Но ей, несмотря на суперскорость одевания, все равно пришлось ждать, пока Эмма примет душ, высушит волосы, уложит их легкими волнами и выберет одежду. Сегодня не хотелось ничего строгого и официального. Сегодня, глядя на свое отражение в зеркале, Эмма вдруг подумала, что сама бы отправилась в капитанскую рубку в уютных тапочках и пушистом халате. Какой смысл выглядеть строгой и ответственной, если никого твой внешний вид не интересует? Колючему – и тому все равно…
Колька был в чистой рубашке и каких-то серых просторных штанах. Голова его не успела высохнуть после душа, глаза влажно и решительно блестели.
– Вперед, девчонки, – весело распорядился он, но Эмма была уверена, что за нарочитой бодростью скрывается такая же растерянность, как и у нее.
Дети на Третьем уровне не бывали никогда – это было негласным правилом, не записанным и не озвученным. Все на станции знали, что выход за Второй уровень запрещен, что дальше и выше – территория запретная и чужая, территория только для взрослых. Когда-то она была для Эммы пределом мечтаний, когда-то с ней связывались самые лучшие надежды и чаяния, которые совсем недавно разбились вдребезги.
Третий уровень раз и навсегда утратил романтичность и притягательность и теперь временами пугал своей пустотой и тишиной, вот как сейчас: открылись двери лифта, и Эмма мгновенно окунулась в светлую и чистую торжественность коридоров.
Колька решительно зашагал вперед, Соня поскакала рядом, и их шаги были единственными звуками на весь уровень. Еще вчера тут звенела бодрыми нотами музыка из спальни Таис и Федора – еле уловимые звуки, которые простому уху были недоступны (двери служили надежными изоляторами), но Эмма их слышала, и они говорили о том, что здесь живут люди.
Теперь, кроме Колькиных и Сонькиных шагов, тишину не нарушало ничто. Не слышно было даже роботов-уборщиков. Да и что тут убирать? Крейсеры не приходили, грузы никто не отправлял. Коридоры пустовали, погруженные в печальную отрешенность.

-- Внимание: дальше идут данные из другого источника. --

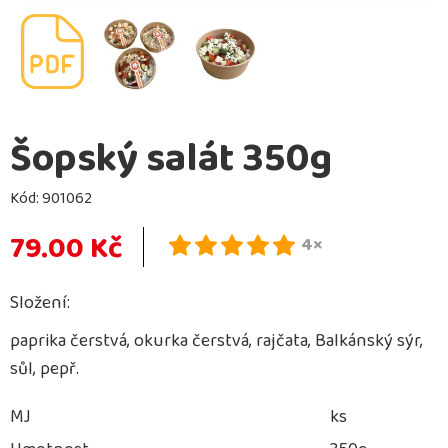
Šopský salát 350g
Kód:
901062
79.00 Kč
4×
Složení:
paprika čerstvá, okurka čerstvá, rajčata, Balkánský sýr,
sůl, pepř.
MJ
ks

– Штурманы в рубке, – уверенно выдал готовую формулу Мартин, но это вызвало только излишнее раздражение. А ведь раньше, еще вчера, фраза о присутствии штурманов радовала.
– А мы уже догадались, – пробубнил сидящий за овальным столом-монитором Егор. Перед его носом красовалась огромная голограмма, изображающая станцию и крейсеры. Теперь стреляли только три крейсера, но по-прежнему упорно. – У них должен когда-нибудь закончиться заряд, – мрачно сказал Егор. – Не могут же они быть вечными. Уже больше суток торчат тут и палят по нам.

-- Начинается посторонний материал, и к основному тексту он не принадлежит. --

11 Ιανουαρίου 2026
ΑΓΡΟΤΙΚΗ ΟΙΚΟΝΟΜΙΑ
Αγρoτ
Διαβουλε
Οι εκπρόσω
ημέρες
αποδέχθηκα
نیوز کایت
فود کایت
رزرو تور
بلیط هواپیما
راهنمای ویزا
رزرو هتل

– А ты что здесь делаешь? – спросил его Колька, устраиваясь в кресле рядом.
– Слежу. Наблюдаю. Кто-то должен нести вахту. Вы вчера завалились спать – все такие печальные, что мама не горюй. Вот мы с Жанкой и решили всю ночь дежурить, мало ли что.
– Если бы «мало ли что» случилось, Мартин доложил бы сразу.
– А вдруг бы и не доложил. Я сегодня утром прошел по Третьему уровню. Ну, мне в туалет надо было. И увидел вот что. – Егор наклонился под стол и вытянул пластиковую банку из-под шоколадной пасты.
Крышка с присоской надежно удерживала в чистой таре полупрозрачную каракатицу, точно такую же, какие привезли на своих катерах Егор и Тошка.
– Знаете, где она была? На роботе-уборщике. И теперь ни один уборщик не работает. Не знаю, как на Втором уровне, но здесь я специально крошил перед уборщиком хлеб – он даже не дернулся. Ни один не загорается. Похоже, эта гадина умудрилась испортить нам всех уборщиков.